Don't forget to compile your model!

chaohuang commented 6 years ago

@AZweifels The reason for step 1 is the same as the one in the Keras document, where the newly added top layers were trained first before training the whole network.

Although I'm not 100% sure about the rationale, I guess is that the weights in top layers are randomly initialized, while the weights in the base model (convoluional layers) are already pre-trained, so we train top layers first such that those weights are "pre-trained" as well (at least no longer random weights) before training the full network.

In other words, the network is supposed to perform better with all "pre-trained" weights as the starting point to train the whole network than a mixture of pre-trained and random weights.

rahulkulhalli commented 6 years ago

Any follow-up on this?
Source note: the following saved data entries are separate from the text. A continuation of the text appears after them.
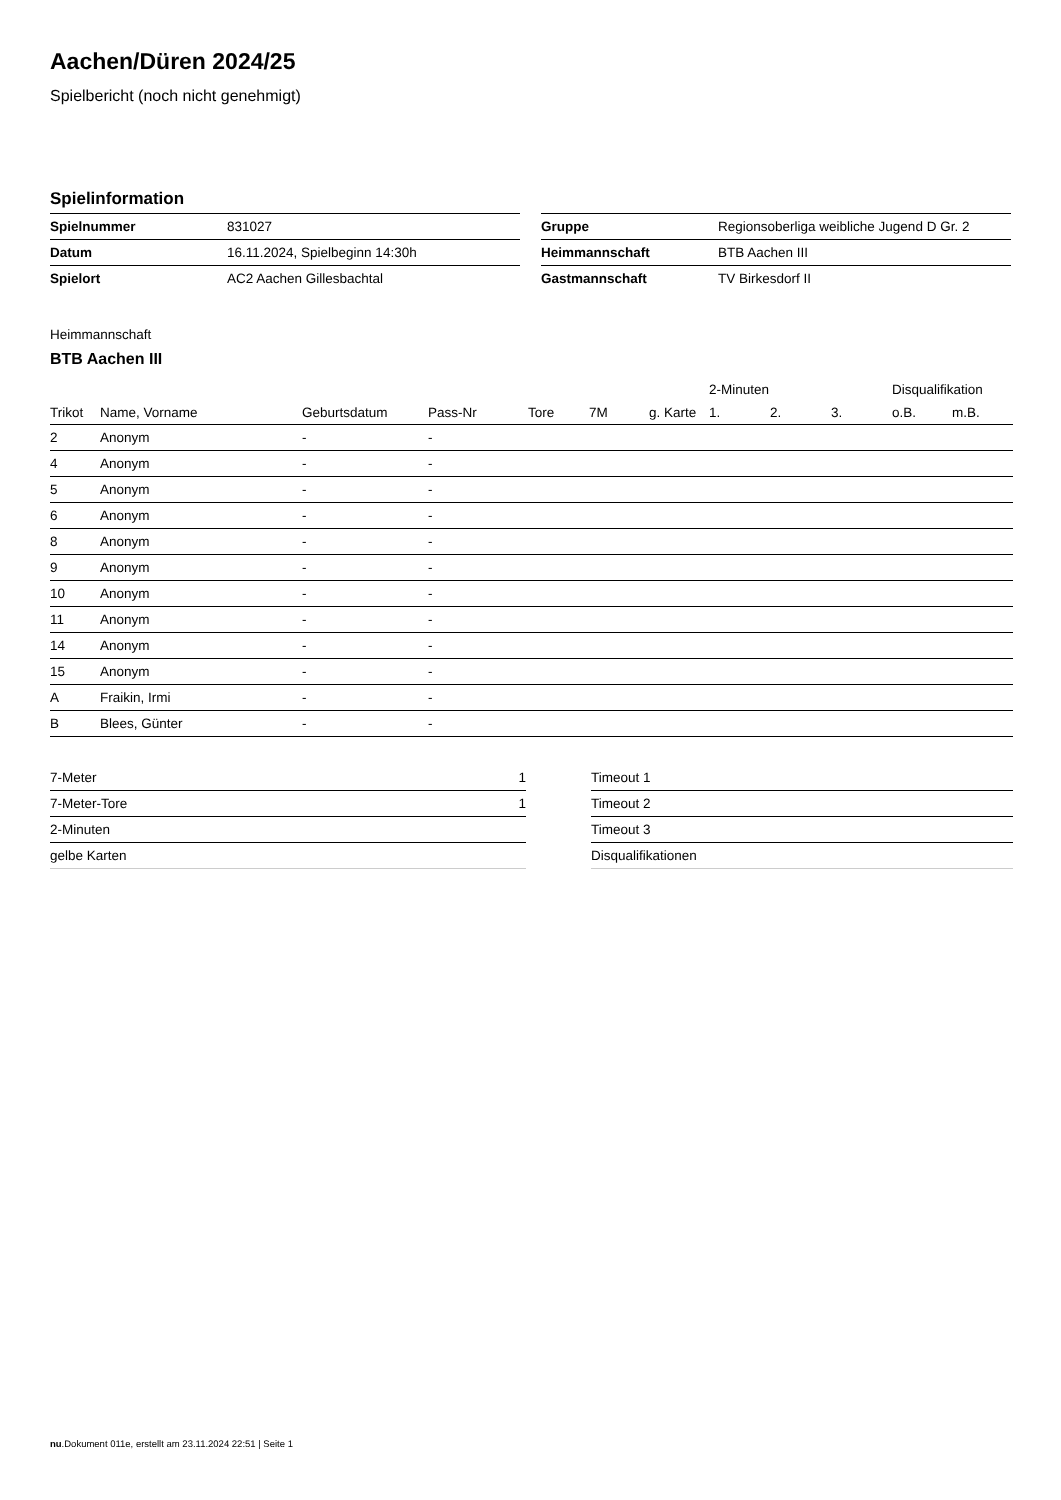Aachen/Düren 2024/25
Spielbericht (noch nicht genehmigt)
Spielinformation
| Spielnummer | 831027 |
| Datum | 16.11.2024, Spielbeginn 14:30h |
| Spielort | AC2 Aachen Gillesbachtal |
| Gruppe | Regionsoberliga weibliche Jugend D Gr. 2 |
| Heimmannschaft | BTB Aachen III |
| Gastmannschaft | TV Birkesdorf II |
Heimmannschaft
BTB Aachen III
| | | | | | | | 2-Minuten | | | Disqualifikation | |
| --- | --- | --- | --- | --- | --- | --- | --- | --- | --- | --- | --- |
| Trikot | Name, Vorname | Geburtsdatum | Pass-Nr | Tore | 7M | g. Karte | 1. | 2. | 3. | o.B. | m.B. |
| 2 | Anonym | - | - | | | | | | | | |
| 4 | Anonym | - | - | | | | | | | | |
| 5 | Anonym | - | - | | | | | | | | |
| 6 | Anonym | - | - | | | | | | | | |
| 8 | Anonym | - | - | | | | | | | | |
| 9 | Anonym | - | - | | | | | | | | |
| 10 | Anonym | - | - | | | | | | | | |
| 11 | Anonym | - | - | | | | | | | | |
| 14 | Anonym | - | - | | | | | | | | |
| 15 | Anonym | - | - | | | | | | | | |
| A | Fraikin, Irmi | - | - | | | | | | | | |
| B | Blees, Günter | - | - | | | | | | | | |
| 7-Meter | 1 |
| 7-Meter-Tore | 1 |
| 2-Minuten | |
| gelbe Karten | |
| Timeout 1 |
| Timeout 2 |
| Timeout 3 |
| Disqualifikationen |
nu.Dokument 011e, erstellt am 23.11.2024 22:51 | Seite 1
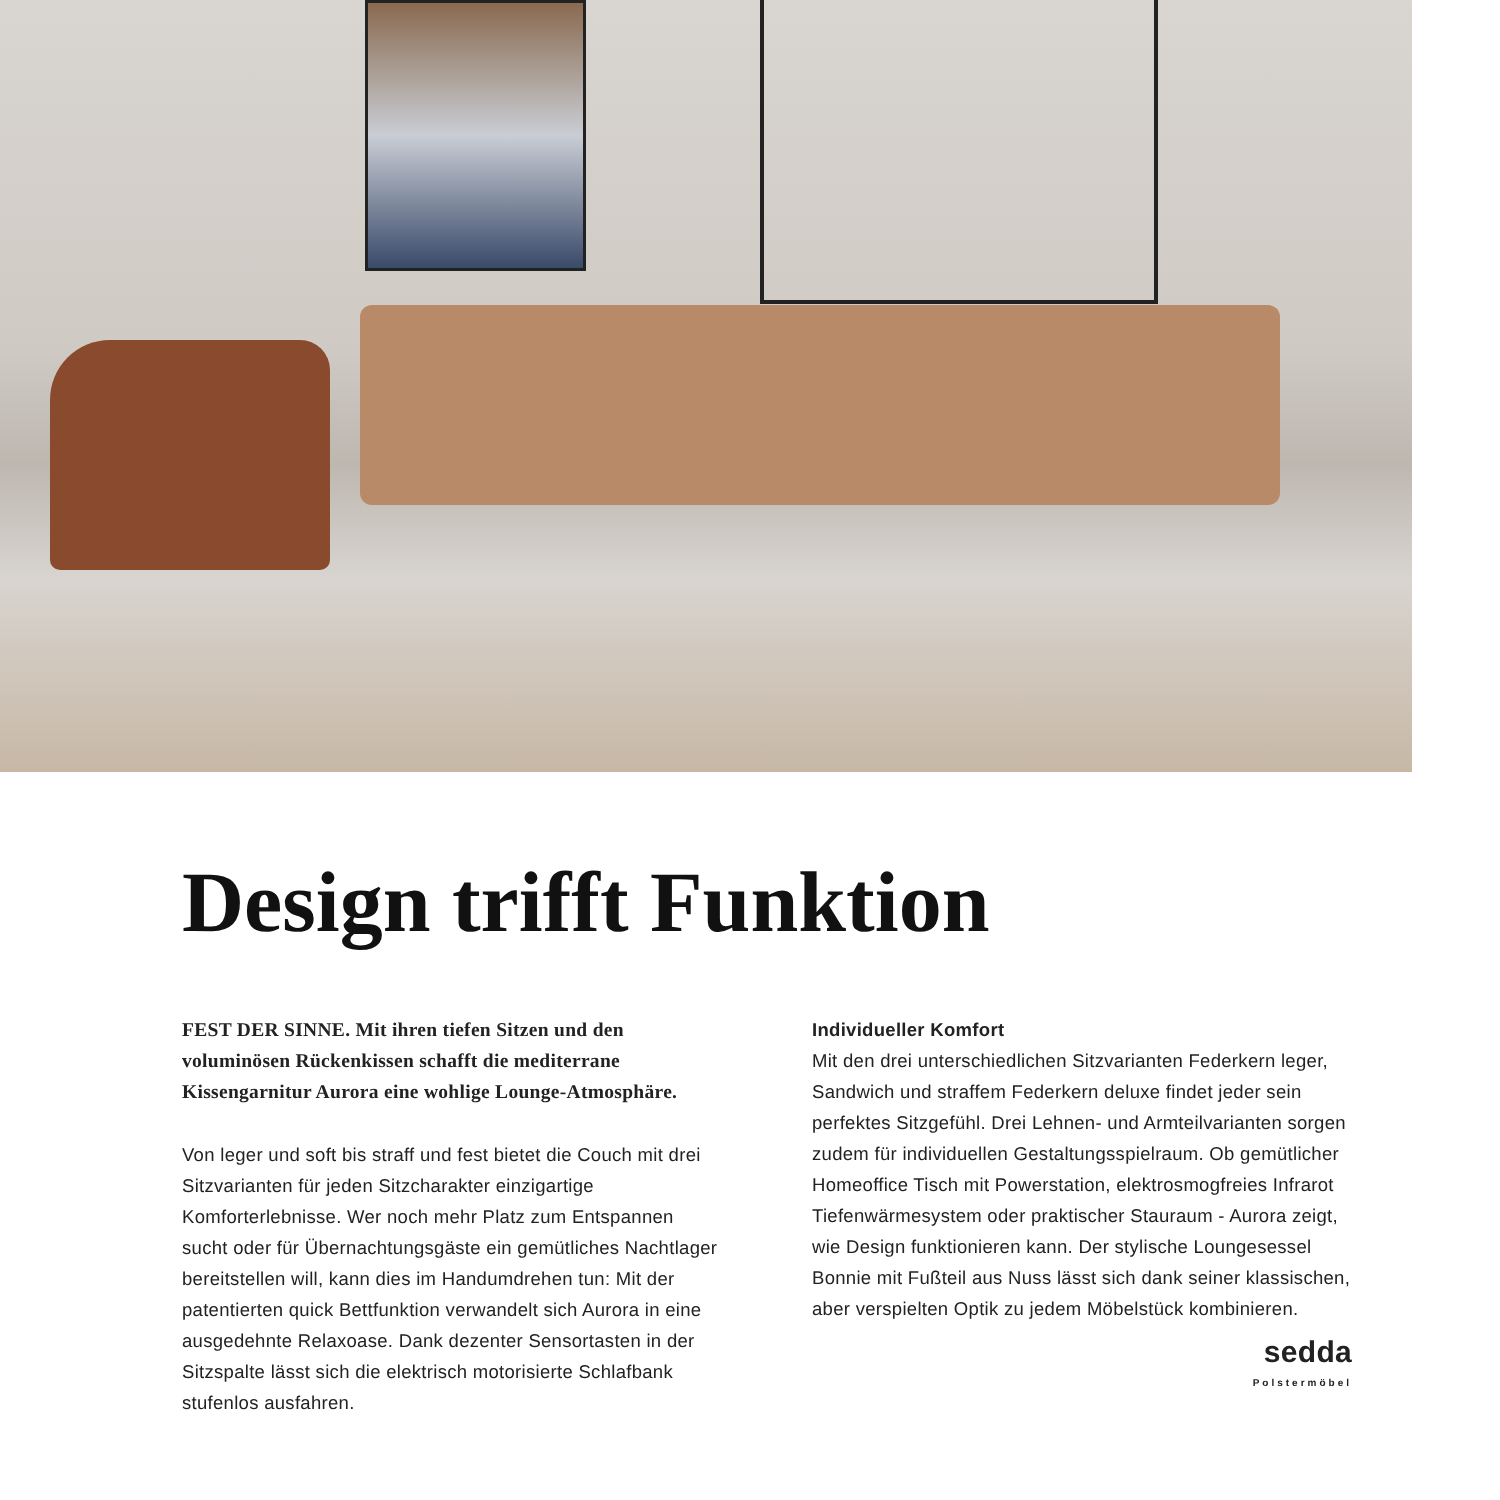Design trifft Funktion
FEST DER SINNE. Mit ihren tiefen Sitzen und den voluminösen Rückenkissen schafft die mediterrane Kissengarnitur Aurora eine wohlige Lounge-Atmosphäre.
Von leger und soft bis straff und fest bietet die Couch mit drei Sitzvarianten für jeden Sitzcharakter einzigartige Komforterlebnisse. Wer noch mehr Platz zum Entspannen sucht oder für Übernachtungsgäste ein gemütliches Nachtlager bereitstellen will, kann dies im Handumdrehen tun: Mit der patentierten quick Bettfunktion verwandelt sich Aurora in eine ausgedehnte Relaxoase. Dank dezenter Sensortasten in der Sitzspalte lässt sich die elektrisch motorisierte Schlafbank stufenlos ausfahren.
Individueller Komfort
Mit den drei unterschiedlichen Sitzvarianten Federkern leger, Sandwich und straffem Federkern deluxe findet jeder sein perfektes Sitzgefühl. Drei Lehnen- und Armteilvarianten sorgen zudem für individuellen Gestaltungsspielraum. Ob gemütlicher Homeoffice Tisch mit Powerstation, elektrosmogfreies Infrarot Tiefenwärmesystem oder praktischer Stauraum - Aurora zeigt, wie Design funktionieren kann. Der stylische Loungesessel Bonnie mit Fußteil aus Nuss lässt sich dank seiner klassischen, aber verspielten Optik zu jedem Möbelstück kombinieren.
sedda
Polstermöbel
I'd like to know the rationale behind the two-phase training as well!

I'm trying to implement transfer learning on a binary class image dataset with well over 10k images, but InceptionV3 overfits badly, while VGG-19 performs perfectly. I did the following as well:

1) Load the Inception model 2) Load the pretrained weights 3) Add bottleneck layers (Dense + BN + Activation + Dropout + Output) 4) Froze the base layers of the model 5) Trained the bottleneck layers for 5 epochs 6) 'Unfroze' the last two inception blocks 7) Re-compiled and re-trained with SGD and a small LR.

gkarampatsakis commented 6 years ago

I've been facing the same problems (issue #10214) and it has been driving me nuts. Apparently there is a fix (PR #9965) but it is not "official" because it was not merged to master. The fix resolved my problem but it is available only for Keras 2.1.6, not for 2.2.0.

trikiomar712 commented 4 years ago

I saw a code that uses InceptionV3 as a pre-trained model but I don't know exactly what I have to put in the selected_layer variable.

this is the link to the code: https://towardsdatascience.com/creating-a-movie-recommender-using-convolutional-neural-networks-be93e66464a7

is there anyone who can help me with it?